I.
Carlos chega atrasado, suado, e senta-se de qualquer jeito. Mal me olha nos olhos. Falamos ainda esta semana, se não me falha a memória, há três dias, e vi nele o homem de sempre, o carismático obstinado e apaixonado pela vida, apaixonado por fazer acontecer, mas hoje quem terá de fazer acontecer serei eu, tal é a desolação que Carlos está prestes a colocar em cima desta mesa.
II.
Carlos viu a vida mudar ontem. A sua relação de média e comovente duração é agora um pedaço do passado, resultado de uma conversa fragmentada, duas ou três justificações vagas, uma referência a objetivos desencontrados e uma lista de episódios que chega tarde no tempo. Este homem sente que o amor da sua vida lhe foge por entre os dedos e enuncia-me os momentos de glória que ele e a agora ex-companheira viveram, aqui, ali, de manhã, pelo final da tarde, de madrugada, em praias, florestas, carros, salas de jantar, salas de cinema, e as noites, todas as noites em que dormiu agarrado a ela e à certeza de que não viveria sozinho o dia seguinte, e os olhos, os olhos grandes e azuis dela.

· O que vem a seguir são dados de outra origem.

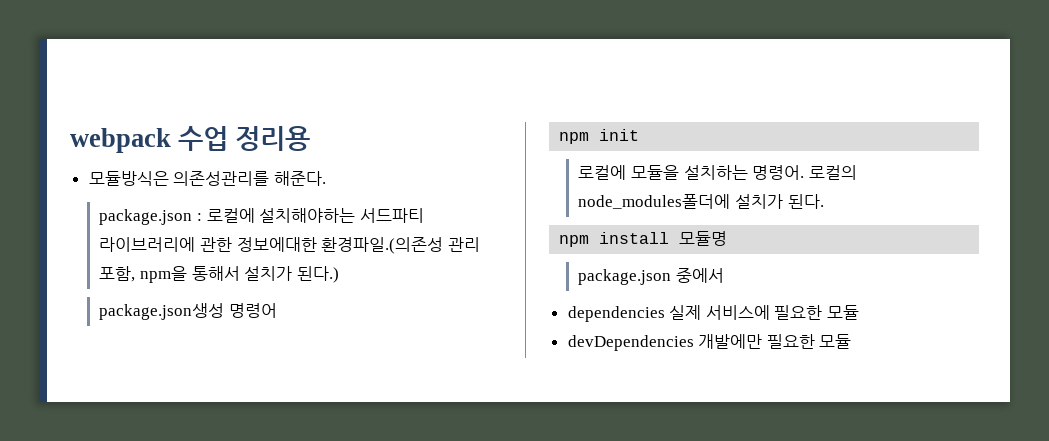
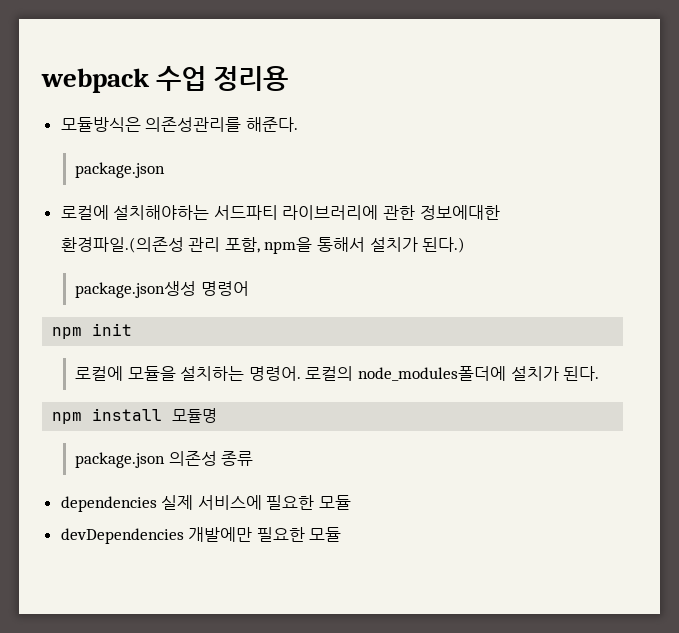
[196,213,202,221] : -> (166, 170) //
[675,268,724,283] 중에서 -> [168,451,254,466] 의존성 종류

Vão querer café?, interrompe-nos a funcionária, Sim, são dois curtos.
III.
Carlos, não posso deixar de te dizer isto, o que tu sentes é válido e é natural que estejas incrédulo, que nada te faça sentido aqui, agora, mas repara que há coisas que não se explicam, que são inconscientes, e se houvesse nela uma réstia de esperança, não estarias perante mim nesta mesa, estarias perante ela, resolvendo a situação, não estando, resta-te guardar esta história no teu coração e seguir em frente, porque estás vivo, Carlos, estás vivo!, Não estou, não estou vivo sem ela, ela é especial, como não percebes isso?, Não disse o contrário.
IV.
Ainda que não totalmente convencido, Carlos fica agradecido pelo meu tempo. Lamento que não tenha acabado o seu café, mas compreendo que esteja consumido por preocupações maiores.
Levanta-se, mais calmo, e dirige-se ao balcão. Enquanto conta os trocos, troca um olhar rápido com a funcionária, e esta troca-lhe os trocos por um sorriso, deixa a mão na dele um pouco mais do que o necessário e não lhe sai da cabeça no trilho que leva de regresso a casa.